Mia tentou se mover, mas os músculos estavam pesados, como se estivessem submersos em areia.

— Mia…? — uma voz sussurrou ao lado da cama. — Filha… está me ouvindo?

Ela virou o rosto lentamente.
Os olhos ainda turvos encontraram um homem sentado ao lado da cama.
Sorridente. Chorando de alívio.
Com a mão sobre a dela.

— Quem…? — a voz saiu fraca, quase inaudível.

Ele apertou de leve a mão dela.

— Sou eu, minha filha… sou seu pai. Está tudo bem agora. Você está segura.

Ela tentou se afastar instintivamente, mas o corpo não respondeu. O coração acelerou sem saber por quê.

Pai?
A palavra soava estranha.
Como se carregasse algo pesado por trás.
Mas ela não conseguia lembrar.

— O que… aconteceu? — perguntou, ainda sem entender.

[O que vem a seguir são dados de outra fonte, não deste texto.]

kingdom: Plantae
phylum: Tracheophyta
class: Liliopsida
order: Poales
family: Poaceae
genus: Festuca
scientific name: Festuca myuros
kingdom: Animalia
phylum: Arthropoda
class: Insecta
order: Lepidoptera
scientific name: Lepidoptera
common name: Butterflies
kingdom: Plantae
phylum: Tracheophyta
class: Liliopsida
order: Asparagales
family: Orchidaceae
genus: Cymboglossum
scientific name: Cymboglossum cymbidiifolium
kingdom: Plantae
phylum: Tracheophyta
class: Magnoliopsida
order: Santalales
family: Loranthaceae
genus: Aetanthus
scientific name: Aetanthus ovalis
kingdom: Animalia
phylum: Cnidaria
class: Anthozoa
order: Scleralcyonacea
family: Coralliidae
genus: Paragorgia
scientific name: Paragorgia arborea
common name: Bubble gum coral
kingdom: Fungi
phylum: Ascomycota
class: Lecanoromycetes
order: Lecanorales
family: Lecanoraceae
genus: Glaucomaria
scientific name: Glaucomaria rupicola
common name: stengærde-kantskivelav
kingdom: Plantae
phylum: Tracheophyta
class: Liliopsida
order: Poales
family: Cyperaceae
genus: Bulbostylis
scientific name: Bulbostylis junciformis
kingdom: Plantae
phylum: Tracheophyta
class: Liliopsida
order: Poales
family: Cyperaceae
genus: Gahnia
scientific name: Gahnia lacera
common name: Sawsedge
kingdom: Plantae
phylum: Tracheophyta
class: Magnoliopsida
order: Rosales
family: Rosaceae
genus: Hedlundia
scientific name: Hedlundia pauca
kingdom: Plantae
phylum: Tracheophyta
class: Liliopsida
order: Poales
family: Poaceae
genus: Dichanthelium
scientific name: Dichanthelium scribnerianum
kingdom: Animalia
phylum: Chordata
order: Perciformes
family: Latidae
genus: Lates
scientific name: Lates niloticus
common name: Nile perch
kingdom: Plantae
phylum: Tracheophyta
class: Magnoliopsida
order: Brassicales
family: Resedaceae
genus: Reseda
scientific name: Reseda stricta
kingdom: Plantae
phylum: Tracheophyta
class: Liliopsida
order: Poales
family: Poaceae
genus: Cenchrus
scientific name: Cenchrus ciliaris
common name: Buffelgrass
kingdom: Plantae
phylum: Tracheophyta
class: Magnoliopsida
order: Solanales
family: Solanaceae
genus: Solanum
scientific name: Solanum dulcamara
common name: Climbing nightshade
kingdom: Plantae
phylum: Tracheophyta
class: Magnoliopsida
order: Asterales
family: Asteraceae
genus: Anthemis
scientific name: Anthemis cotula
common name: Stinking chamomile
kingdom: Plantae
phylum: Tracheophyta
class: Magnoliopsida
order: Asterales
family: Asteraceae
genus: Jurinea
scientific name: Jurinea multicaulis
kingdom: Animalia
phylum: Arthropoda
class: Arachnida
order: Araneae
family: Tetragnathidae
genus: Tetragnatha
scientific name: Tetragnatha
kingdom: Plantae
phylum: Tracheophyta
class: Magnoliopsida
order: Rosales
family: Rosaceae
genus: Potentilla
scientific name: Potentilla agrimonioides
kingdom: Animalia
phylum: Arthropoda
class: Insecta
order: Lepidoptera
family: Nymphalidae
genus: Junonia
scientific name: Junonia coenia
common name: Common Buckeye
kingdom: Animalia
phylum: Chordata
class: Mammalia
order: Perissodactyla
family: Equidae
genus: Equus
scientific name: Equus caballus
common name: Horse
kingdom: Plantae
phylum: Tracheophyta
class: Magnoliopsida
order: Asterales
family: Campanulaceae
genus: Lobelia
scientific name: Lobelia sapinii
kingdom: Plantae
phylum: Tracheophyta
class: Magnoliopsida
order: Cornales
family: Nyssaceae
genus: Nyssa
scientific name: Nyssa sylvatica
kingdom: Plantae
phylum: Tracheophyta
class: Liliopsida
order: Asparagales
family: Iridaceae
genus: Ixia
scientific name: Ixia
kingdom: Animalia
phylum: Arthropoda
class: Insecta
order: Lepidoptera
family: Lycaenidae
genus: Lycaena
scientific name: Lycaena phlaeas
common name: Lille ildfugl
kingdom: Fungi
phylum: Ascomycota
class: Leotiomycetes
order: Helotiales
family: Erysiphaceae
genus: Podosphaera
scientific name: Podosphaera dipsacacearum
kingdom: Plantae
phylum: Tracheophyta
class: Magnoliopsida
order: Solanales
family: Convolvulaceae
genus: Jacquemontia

O homem sorriu, mas os olhos dele estavam intensos demais.
Doces… mas em excesso. Como açúcar que enjoa.

— Você sofreu um acidente de carro. Foi grave. Mas graças a Deus, você sobreviveu. Ficou inconsciente por três dias, mas os médicos dizem que vai se recuperar completamente.

Ela piscou, confusa.
Tentou lembrar.
Um carro…
Sim.
A estrada.
A noite.
Alguém… ligando.
Alguém esperando por ela.

Mas a mente dela era um campo vazio.

— Eu… não lembro de nada — disse, assustada.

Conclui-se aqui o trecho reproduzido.